- Born: 5 June 1928 Auchterarder, Scotland
- Died: 21 December 1968 (aged 40) England
- Occupation: Writer
- Years active: 1945–1968

= James Kennaway =

Scottish novelist and screenwriter (1928–1968)

James Peebles Ewing Kennaway (5 June 1928 – 21 December 1968) was a Scottish novelist and screenwriter. He was born in Auchterarder in Perthshire and attended Glenalmond College.

==Biography==
Born to a middle class family in Auchterarder, his father was a lawyer who died when Kennaway was 12 years old. His mother was a doctor. He attended Cargilfield Preparatory School in Edinburgh from the age of 8. He was later head boy. He then attended Glenalmond College. At the age of 18, Kennaway was called up for two years of National Service, initially serving with his father's World War I regiment, the Black Watch, and then with the Queen's Own Cameron Highlanders. He was commissioned into the 1st Battalion of the Gordon Highlanders.

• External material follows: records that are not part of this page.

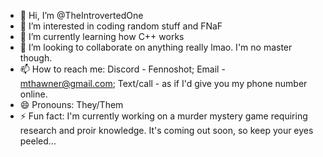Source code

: - 👋 Hi, I’m @TheIntrovertedOne
- 👀 I’m interested in coding random stuff and FNaF
- 🌱 I’m currently learning how C++ works
- 💞️ I’m looking to collaborate on anything really lmao. I'm no master though.
- 📫 How to reach me: Discord - Fennoshot; Email - mthawner@gmail.com; Text/call - as if I'd give you my phone number online.
- 😄 Pronouns: They/Them
- ⚡ Fun fact: I'm currently working on a murder mystery game requiring research and proir knowledge. It's coming out soon, so keep your eyes peeled...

After National Service, James attended Trinity College, Oxford to study Politics, Philosophy and Economics (1948). There he met his future wife, Susan Edmonds and married her in 1951. Their son is the author Guy Kennaway and his daughter was the frontwoman for the pop band Jane Kennaway & Strange Behaviour who had a minor hit with 'IOU' in 1981.

==Career==
His best known novel was his first, Tunes of Glory (1956), which was turned into a well-known film of the same name starring Alec Guinness and John Mills. Kennaway also wrote the screenplay. It was a realistic work, set in the army just after the Second World War, and drawing to some extent on Kennaway's own experiences. This was not typical of his later output, some of which was more experimental in nature.

His other works were the short story "The Dollar Bottom in Lilliput" filmed in 1981 as The Dollar Bottom winning an Academy Award. He wrote the novels Household Ghosts (1961) adapted as a feature film entitled Country Dance (1970), The Mindbenders (1963) based on his screenplay of the film of the same name, The Bells of Shoreditch (1963), Some Gorgeous Accident (1967), The Cost of Living like This (1969) and Silence (1972) – the final two works were posthumous.

A stage adaptation of Some Gorgeous Accident was presented at the Assembly Rooms as part of the Edinburgh Festival Fringe in August 2010.

He was also a successful screenwriter. His films include Violent Playground (1958), Tunes of Glory (1960), The Mind Benders (1963) and Battle of Britain (1969).

Kennaway died of a heart attack while driving home to Lechlade, Gloucestershire from London at the age of 40.